Tidak hanya itu, masih terjadi kesenjangan fasilitas pelayanan kesehatan di Indonesia. Hal ini karena adanya kesenjangan geografis. Pertumbuhan Rumah sakit di Regional 1 (Jakarta, Jawa Barat, Jawa Tengah, Yogyakarta, Jawa Timur dan Banten) semakin cepat. Sedangkan Rumah sakit di provinsi papua terlihat stagnan. Begitupun ketersediaan tempat tidur di rumah sakit mengalami kesenjangan antara DKI, Yogyakarta, NTT dan Papua. Penyebaran Dokter SPJP masih terpusat di Pulau Jawa dan daerah maju sedangkan Papua Barat, Papua, Bengkulu dan daerah dengan kemampuan fiscal rendah masih memiliki jumlah dokter SPJP yang kecil. Iuran dan beban JKN di kabupaten Malaka terjadi surplus namun terjadi defisit di Yogyakarta.

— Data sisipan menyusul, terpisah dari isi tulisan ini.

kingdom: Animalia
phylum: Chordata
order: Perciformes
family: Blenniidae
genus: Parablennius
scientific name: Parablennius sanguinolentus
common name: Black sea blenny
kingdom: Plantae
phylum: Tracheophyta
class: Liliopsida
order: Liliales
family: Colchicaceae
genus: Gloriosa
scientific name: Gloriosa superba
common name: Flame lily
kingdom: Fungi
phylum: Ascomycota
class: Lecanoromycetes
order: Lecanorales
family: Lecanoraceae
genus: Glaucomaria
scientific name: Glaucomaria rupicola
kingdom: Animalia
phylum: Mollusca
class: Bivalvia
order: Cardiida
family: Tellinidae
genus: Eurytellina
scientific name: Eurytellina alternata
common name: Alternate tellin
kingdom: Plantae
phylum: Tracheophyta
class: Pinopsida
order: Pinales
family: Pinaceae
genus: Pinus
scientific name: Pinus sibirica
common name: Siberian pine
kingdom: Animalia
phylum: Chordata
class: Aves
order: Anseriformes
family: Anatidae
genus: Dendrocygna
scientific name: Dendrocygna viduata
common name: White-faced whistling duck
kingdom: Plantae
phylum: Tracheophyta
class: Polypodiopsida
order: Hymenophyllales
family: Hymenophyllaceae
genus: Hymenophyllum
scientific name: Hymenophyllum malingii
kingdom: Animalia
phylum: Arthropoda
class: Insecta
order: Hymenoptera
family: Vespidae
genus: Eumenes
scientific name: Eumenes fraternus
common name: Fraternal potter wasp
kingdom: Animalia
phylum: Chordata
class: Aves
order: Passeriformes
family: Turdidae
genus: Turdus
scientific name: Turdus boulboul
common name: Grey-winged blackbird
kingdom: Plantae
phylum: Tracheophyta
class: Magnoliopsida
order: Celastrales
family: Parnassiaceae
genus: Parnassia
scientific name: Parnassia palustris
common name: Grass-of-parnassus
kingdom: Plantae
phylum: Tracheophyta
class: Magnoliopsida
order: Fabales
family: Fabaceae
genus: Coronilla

Kunjungan peserta JKN ke fasilitas kesehatan tingkat pertama dan tingkat lanjut didominasi oleh kelompok peserta non PBI baik dari peserta maupun kunjungan. Berdasarkan klaim biaya layanan tahun 2016, regional 1 (DKI, Jawa Barat, Jawa Tengah, Yogyakarta, Banten) lebih banyak mengakses layanan kesehatan. Sedangkan Regional 5 (Kepulauan Bangka Belitung, Nusa Tenggara Timur, Kalimantan Timur, Kalimantan Utara, Maluku Utara, Papua Barat, Papua) belum banyak mengakses layanan kesehatan. Segmen PBPU dan BP (Bukan Pekerja) di Regional 1 lebih banyak mengakses dan memanfaatkan layanan jantung. Regional 5 (Kepulauan Bangka Belitung, Nusa Tenggara Timur, Kalimantan Timur, Kalimantan Utara, Maluku, Maluku Utara, Papua Barat, Papua) belum banyak mengakses layanan jantung. Segmen PBPU, BP, PPU memiliki rerata biaya layanan lebih besar dari rerata beban pelayanan untuk segmen PBI APBN.
Pada tahun 2016, portabilitas kunjungan keluar provinsi (migrasi keluar) layanan kesehatan ke RS Kelas A (Rujukan keluar dari provinsi asal) oleh peserta JKN didominasi oleh peserta di provinsi jawa tengah, jawa timur. Rasio peserta JKN yang mengakses layanan keluar daerah asal pun didominasi oleh kelompok peserta non PBI dari jenis peserta PBPU, BP dan PPU. Segmen PBPU dan PPU menjadi segmen terbanyak melakukan migrasi keluar untuk pelayanan kesehatan. Portabilitas masuk ke DKI Jakarta untuk layanan jantung pada kelompok non PBI mendominasi dan kelompok PBI yang dapat mengakses layanan jantung hanya datang dari provinsi Jawa dan sebagian kecil dari daerah lain.